I tried a conventional mouse, I tried the Magic Mouse (Mac user), I tried a tracker pad, all to no avail. Then a conversation with a fellow photography hobbyist led me to try the Wacom Bamboo. He uses it for accurate editing of digital photographs.

Eureka I can use the computer for as long as I need. To briefly describe the device it comprises a tablet with a working area of 150mm X 90mm and a "pen" the size of a large fountain pen. The user simply holds the pen 2 or 3 mm above the tablet and as the pen moves across the tablet the cursor moves across the screen. The working area of the tablet exactly mimics the screen so although i use a 21" screen i never have to move the pen a distance greater than150mm.

Touching the tablet with the tip of the pen is the equivalent of pointing at a spot on the screen with the mouse and left clicking.

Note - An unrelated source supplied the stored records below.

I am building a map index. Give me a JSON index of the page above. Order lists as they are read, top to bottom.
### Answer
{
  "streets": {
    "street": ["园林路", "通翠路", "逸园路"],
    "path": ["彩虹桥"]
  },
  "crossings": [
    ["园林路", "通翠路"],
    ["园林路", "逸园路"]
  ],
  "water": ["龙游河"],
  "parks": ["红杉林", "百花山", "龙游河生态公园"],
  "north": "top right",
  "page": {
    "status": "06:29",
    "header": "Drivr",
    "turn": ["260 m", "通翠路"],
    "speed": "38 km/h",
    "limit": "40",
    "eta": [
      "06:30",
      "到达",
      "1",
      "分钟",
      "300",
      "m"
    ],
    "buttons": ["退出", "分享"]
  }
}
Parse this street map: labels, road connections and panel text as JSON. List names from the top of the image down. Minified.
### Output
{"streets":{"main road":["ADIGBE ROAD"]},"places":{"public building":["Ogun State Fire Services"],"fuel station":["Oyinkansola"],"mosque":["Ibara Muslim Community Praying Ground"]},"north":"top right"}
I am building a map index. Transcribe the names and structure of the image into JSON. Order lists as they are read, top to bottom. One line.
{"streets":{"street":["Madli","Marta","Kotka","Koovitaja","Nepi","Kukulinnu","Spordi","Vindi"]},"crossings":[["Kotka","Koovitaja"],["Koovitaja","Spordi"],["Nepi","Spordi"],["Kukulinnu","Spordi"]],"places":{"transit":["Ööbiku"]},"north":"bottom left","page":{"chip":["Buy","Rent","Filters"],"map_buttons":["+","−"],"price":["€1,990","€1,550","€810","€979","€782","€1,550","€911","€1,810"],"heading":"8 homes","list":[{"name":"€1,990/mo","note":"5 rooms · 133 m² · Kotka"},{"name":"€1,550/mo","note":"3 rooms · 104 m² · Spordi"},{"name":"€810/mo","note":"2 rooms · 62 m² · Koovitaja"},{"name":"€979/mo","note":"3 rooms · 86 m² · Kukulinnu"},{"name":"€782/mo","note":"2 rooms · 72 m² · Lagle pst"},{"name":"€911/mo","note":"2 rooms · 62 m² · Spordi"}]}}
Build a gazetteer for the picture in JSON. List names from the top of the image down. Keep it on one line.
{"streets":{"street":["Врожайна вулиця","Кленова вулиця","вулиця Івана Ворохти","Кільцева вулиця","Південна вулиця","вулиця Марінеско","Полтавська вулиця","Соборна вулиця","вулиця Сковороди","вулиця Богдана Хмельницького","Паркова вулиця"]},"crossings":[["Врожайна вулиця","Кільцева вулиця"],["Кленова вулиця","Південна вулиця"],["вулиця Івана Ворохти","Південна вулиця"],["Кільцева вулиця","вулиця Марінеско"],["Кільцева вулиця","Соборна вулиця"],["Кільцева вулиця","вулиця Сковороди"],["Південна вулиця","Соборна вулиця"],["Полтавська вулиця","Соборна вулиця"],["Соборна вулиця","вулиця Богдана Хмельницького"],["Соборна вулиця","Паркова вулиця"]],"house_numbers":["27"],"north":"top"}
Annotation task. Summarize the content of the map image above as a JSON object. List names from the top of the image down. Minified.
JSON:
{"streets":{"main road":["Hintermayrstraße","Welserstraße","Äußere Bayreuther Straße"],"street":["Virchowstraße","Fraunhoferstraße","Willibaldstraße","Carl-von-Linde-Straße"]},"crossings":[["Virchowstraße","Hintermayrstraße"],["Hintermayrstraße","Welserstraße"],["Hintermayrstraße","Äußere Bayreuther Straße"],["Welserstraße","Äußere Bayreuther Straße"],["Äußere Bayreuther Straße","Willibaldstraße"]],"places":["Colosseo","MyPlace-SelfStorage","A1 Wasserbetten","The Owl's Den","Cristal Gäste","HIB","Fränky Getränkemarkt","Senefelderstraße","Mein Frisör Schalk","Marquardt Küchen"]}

The tablet has 4 programmable buttons for functions such as page forward and back or left and right clicking. The pen has a further two programmable buttons. The pen is light as a feather and has no cable and no batteries (how clever is that?)

It gets better; the tablet is finger touch sensitive, so scrolling vertically and laterally is a simple 2 finger swipe.

The tablet simply requires to plug into a USB port on the computer.

I am not saying it is a perfect solution or as quick as a mouse used properly but for me a vast improvement.

I am well aware that no two sufferers experience the same problems and no "fixes" are universal and because of the way the pen is used it will probably preclude those with a tremor but perhaps you could pass on my experience, or even test the device yourself.

I am not at all sure why the bamboo is so much easier to use than the mouse...........it just is !!.............
Much better with a laptop. No mouse at all, just the touch pad; I can hardly remember using a mouse but it was always getting bunged up, LOL.